L'une des vertus de Prometheus Rising est que Wilson utilisant les circuits neurologiques de Leary croit qu'un nouveau paradigme philosophique est à prévoir. En réalité, c'est vraiment la réponse de Wilson à ma critique proposée de son fantasme utopique. Ce ne sera peut-être pas dans une décennie que nous nous rendrons compte si elle est vraie ou fausse. Mais ce n'est pas important. Ce qui est clair, c'est que grâce aux idées de beaucoup de penseurs modernes, de nouvelles découvertes intellectuelles majeures ne proviennent pas seulement du lent goutte-à-goutte des petites découvertes nouvelles ou de nouvelles théories simplement ajoutées à notre arsenal actuel de truismes traditionnels.
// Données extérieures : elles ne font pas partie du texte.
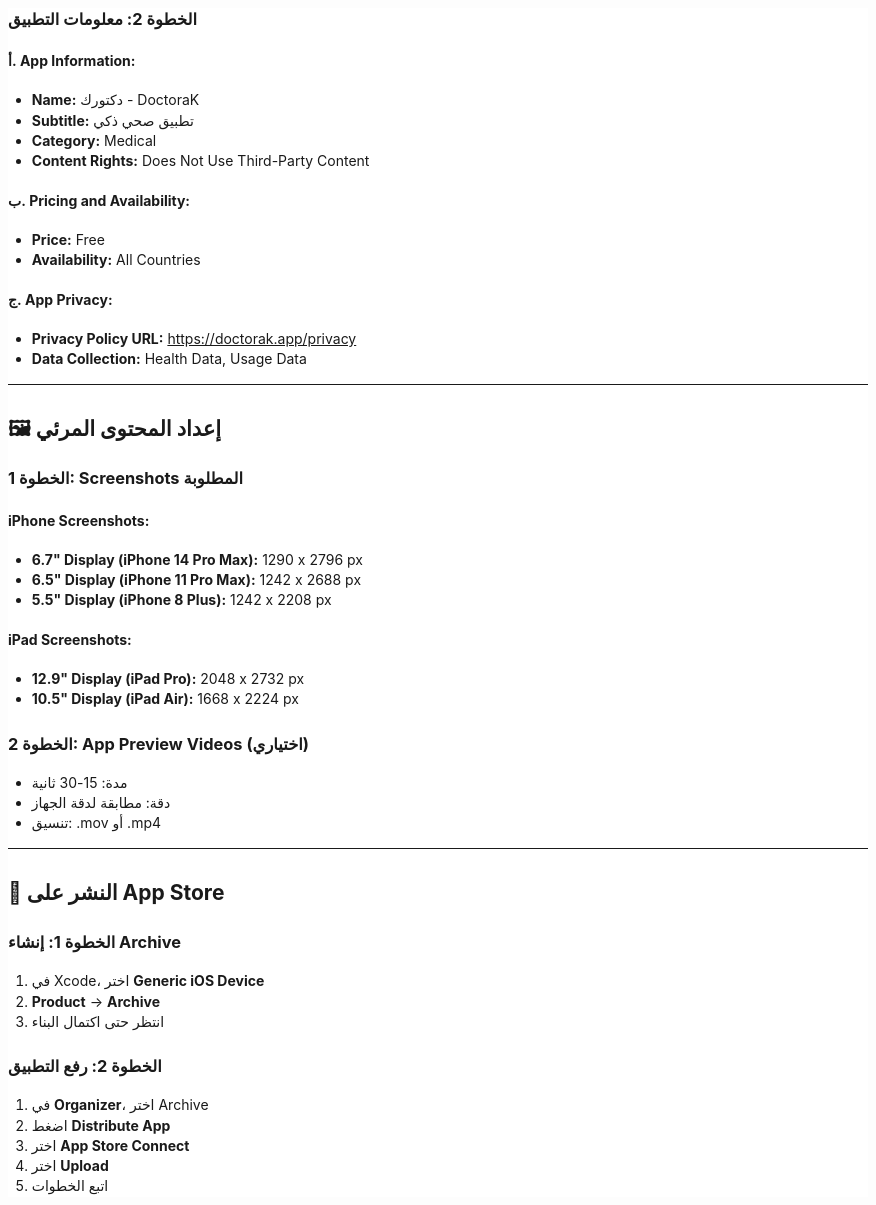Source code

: ### **الخطوة 2: معلومات التطبيق**

#### **أ. App Information:**
- **Name:** دكتورك - DoctoraK
- **Subtitle:** تطبيق صحي ذكي
- **Category:** Medical
- **Content Rights:** Does Not Use Third-Party Content

#### **ب. Pricing and Availability:**
- **Price:** Free
- **Availability:** All Countries

#### **ج. App Privacy:**
- **Privacy Policy URL:** https://doctorak.app/privacy
- **Data Collection:** Health Data, Usage Data

---

## 🖼️ إعداد المحتوى المرئي

### **الخطوة 1: Screenshots المطلوبة**

#### **iPhone Screenshots:**
- **6.7" Display (iPhone 14 Pro Max):** 1290 x 2796 px
- **6.5" Display (iPhone 11 Pro Max):** 1242 x 2688 px
- **5.5" Display (iPhone 8 Plus):** 1242 x 2208 px

#### **iPad Screenshots:**
- **12.9" Display (iPad Pro):** 2048 x 2732 px
- **10.5" Display (iPad Air):** 1668 x 2224 px

### **الخطوة 2: App Preview Videos (اختياري)**
- مدة: 15-30 ثانية
- دقة: مطابقة لدقة الجهاز
- تنسيق: .mov أو .mp4

---

## 🚀 النشر على App Store

### **الخطوة 1: إنشاء Archive**
1. في Xcode، اختر **Generic iOS Device**
2. **Product** → **Archive**
3. انتظر حتى اكتمال البناء

### **الخطوة 2: رفع التطبيق**
1. في **Organizer**، اختر Archive
2. اضغط **Distribute App**
3. اختر **App Store Connect**
4. اختر **Upload**
5. اتبع الخطوات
Plutôt, des sauts quantiques, en perspective à la Teilhard de Chardin, se produisent avec un bond fantastique vers un nouvel horizon ou niveau de perception. Cette intuition vient habituellement d'un aperçu révolutionnaire qui réaligne ou transforme l'ancienne pensée en un nouveau cadre de référence plus éclairant.
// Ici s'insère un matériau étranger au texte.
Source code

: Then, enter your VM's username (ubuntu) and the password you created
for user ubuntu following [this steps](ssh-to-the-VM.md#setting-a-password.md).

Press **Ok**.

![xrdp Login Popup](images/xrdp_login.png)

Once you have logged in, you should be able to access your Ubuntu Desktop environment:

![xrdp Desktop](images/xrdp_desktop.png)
Cela s'accorde avec sa thèse tout aussi fascinante que tout vivant est vraiment vivant dans le sens le plus plein et le plus dynamique du mot. Il se tord, recherche, palpite, organise et semble conscient d'un mouvement ascendant. Les tics semblent être à peu près le bon mot, rappelant les myoclonies de la végétothérapie de Wilhelm Reich qui, à un moment donné, dérangent infiniment le patient sur le canapé qui, à cause d'eux, se sent déchiré, brisé en mille morceaux. Il n'est pas vraiment. C'est comme si l'organisme se rassemblait pour un saut vers le haut ou vers l'avant dans l'inconnu, vers un ordre supérieur regardant les choses.

Le passage vers un ordre supérieur de fonctionnement - ou l'accrochage à un circuit neuronal supérieur - est souvent accompagné d'une anxiété considérable ou d'une turbulence dans la vie personnelle qui semble comme si l'organisme s'effondrait ou se brisait. Ce phénomène d'instabilité est réellement la façon dont chaque organisme vivant (les sociétés, les primates humains, les solutions chimiques, etc.) se heurte, pour ainsi dire, par des myoclonies ou des convulsions semblables en nouvelles combinaisons et permutations pour de nouveaux niveaux de développement. Peut-être l'Utopie spatio-temporelle d'une nouvelle zone d'exploration des primates a-t-elle une certaine validité après tout, comme indiquant que plus la perturbation ou la myoclonie est vigoureuse, plus le saut quantique dans un circuit neurologique est élevé. C'est la raison pour laquelle je crois fermement que la transition à la spirale suivante ne sera pas lisse ni sans beaucoup de souffrance et de chaos.

Tout cela suggère, avec Wilson et Leary, que le cerveau est beaucoup plus sophistiqué que n'importe lequel d'entre nous avait auparavant imaginé. Il est tout à fait possible qu'il opère dans des dimensions tellement au-delà des circuits neuraux inférieurs qu'il nous « jette parfois un os » tous les jours afin que nous puissions continuer à fonctionner dans le monde créatif du statu quo quotidien. En attendant, c'est une structure multidimensionnelle à l'aise dans bien plus que le monde primate étroit dans lequel nous avons été programmés pour vivre. Il peut interpréter les ondes et les fréquences d'autres dimensions, domaines de la « lumière », de la réalité significative et illimité - qui sont ici et maintenant - et qui transcendent les réalités myopes actuelles de nos perceptions et conceptualisations rigides de l'espace et du temps.

Si oui, alors le titre de ce livre Prometheus Rising est représentatif en plus d'un titre accrocheur d'un livre fascinant et profond. Il devient un titre, à la place, de la tentative même que nous faisons maintenant pour nous dépasser nous-mêmes avec un saut quantique dans un monde nouveau qui a été envisagé seulement par un très petit nombre. Wilson fait partie de ce groupe qui se prépare et si nous le permettons, le reste d'entre nous, de prendre notre place dans le nouvel Eon. Je terminerai avec une citation de Wilson,

Nous sommes tous des géants, élevés par des pygmées, qui ont appris à marcher avec un agencement perpétuel mental. Libérer notre stature entière - la puissance totale de notre cerveau - est tout le sujet de ce livre.